Senior vice president of creative services and account planning, T3
When Jay Suhr left a prestigious position at Ogilvy & Mather in 1999, he did it because he wanted to become executive creative director at a firm with, as he put it, "massive potential."
He found his place in T3, an ad agency, marketing consultancy, and idea shop based in Austin, Texas. Since his arrival, the company has rocketed from fewer than 50 employees to nearly 250, with offices on both coasts and a client roster that includes Chase, The Wall Street Journal and UPS.
But all of these accomplishments haven't gone to his head.
"He's one of the most ego-less people I've ever met in this industry," says Gay Gaddis, president and CEO of T3. "That's what he teaches his teams. He lets the idea win. It doesn't matter where it came from or who did it."
Ideas that win keep T3 working for clients as diverse as JCPenney and John Deere. A large-format ad for Universal Orlando won recognition at this year's Ad:Tech; the expandable ad unit had the highest conversion rate of any creative in the campaign. A Times Square installation for Dell in July showcased real small businesses; the following day, metrics showed that those businesses had gotten consumers' attention nationwide.
One of T3's most notable projects this year was its interactive work for The Wall Street Journal's campaign, "Every journey needs a Journal," which featured the life stories of celebrities such as chef Alice Waters, the founder of Edible Schoolyard, and economist Steven Levitt, the author of Freakonomics.

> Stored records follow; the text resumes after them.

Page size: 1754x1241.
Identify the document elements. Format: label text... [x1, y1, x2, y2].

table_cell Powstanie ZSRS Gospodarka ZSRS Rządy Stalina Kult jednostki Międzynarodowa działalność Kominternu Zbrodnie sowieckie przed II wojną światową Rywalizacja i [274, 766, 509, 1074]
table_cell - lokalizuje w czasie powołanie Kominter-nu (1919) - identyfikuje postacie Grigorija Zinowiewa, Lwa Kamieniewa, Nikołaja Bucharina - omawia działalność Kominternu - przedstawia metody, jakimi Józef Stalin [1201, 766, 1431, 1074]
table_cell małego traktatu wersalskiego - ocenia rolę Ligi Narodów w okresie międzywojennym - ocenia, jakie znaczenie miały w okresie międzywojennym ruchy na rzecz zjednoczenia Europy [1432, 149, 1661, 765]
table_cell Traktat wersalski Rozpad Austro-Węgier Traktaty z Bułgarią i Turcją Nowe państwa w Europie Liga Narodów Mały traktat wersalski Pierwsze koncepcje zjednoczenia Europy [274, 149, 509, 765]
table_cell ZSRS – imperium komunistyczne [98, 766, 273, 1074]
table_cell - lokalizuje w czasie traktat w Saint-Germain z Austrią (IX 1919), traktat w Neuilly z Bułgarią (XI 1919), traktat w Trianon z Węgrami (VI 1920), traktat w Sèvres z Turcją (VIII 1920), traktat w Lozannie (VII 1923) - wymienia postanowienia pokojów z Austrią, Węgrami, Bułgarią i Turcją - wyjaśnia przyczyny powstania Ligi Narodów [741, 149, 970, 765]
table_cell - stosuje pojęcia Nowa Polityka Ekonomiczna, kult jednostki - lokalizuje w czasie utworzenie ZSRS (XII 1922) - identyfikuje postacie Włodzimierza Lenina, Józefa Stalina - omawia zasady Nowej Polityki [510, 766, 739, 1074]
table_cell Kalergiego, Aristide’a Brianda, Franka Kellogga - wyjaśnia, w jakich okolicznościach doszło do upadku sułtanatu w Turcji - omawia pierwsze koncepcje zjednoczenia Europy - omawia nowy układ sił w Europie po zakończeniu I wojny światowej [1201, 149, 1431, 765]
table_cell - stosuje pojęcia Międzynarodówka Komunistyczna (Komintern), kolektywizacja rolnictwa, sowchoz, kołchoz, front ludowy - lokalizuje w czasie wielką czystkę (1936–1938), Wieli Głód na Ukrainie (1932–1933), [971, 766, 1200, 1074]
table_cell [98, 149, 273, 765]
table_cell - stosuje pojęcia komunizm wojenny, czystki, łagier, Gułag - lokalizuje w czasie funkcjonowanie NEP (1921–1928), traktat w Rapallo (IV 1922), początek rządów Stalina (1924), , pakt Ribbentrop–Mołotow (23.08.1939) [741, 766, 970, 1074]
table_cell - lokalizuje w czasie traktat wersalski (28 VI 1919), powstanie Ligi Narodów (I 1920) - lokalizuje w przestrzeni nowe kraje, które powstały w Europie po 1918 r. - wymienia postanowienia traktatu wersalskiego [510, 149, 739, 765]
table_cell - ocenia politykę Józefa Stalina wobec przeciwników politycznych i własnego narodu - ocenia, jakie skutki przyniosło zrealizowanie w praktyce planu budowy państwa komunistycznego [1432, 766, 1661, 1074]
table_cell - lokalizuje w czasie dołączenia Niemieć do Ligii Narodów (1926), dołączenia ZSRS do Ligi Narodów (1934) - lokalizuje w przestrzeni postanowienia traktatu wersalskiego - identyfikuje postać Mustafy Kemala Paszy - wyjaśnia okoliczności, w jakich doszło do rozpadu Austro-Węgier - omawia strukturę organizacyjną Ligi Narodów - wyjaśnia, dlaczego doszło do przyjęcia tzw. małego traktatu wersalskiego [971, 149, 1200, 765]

"The New York creative team took a look at that and said, 'We can do more with this online,'" Suhr says. "They recognized that the subjects were fascinating in and of themselves, and that digital media allowed for interviews, for getting their personalities in a way that you can't really get in a print ad."
Gaddis says that part of what makes Suhr so effective is his dual background in traditional and new media. He understands both, and he puts a lot of thought into how each element can be used to reach consumers.
"You still have this leap of faith that has always existed in advertising and marketing, which says, you don't always know what's going on in people's heads," Suhr says. "But if you can speak to each as an individual rather than a consumer group, you can build a relationship there."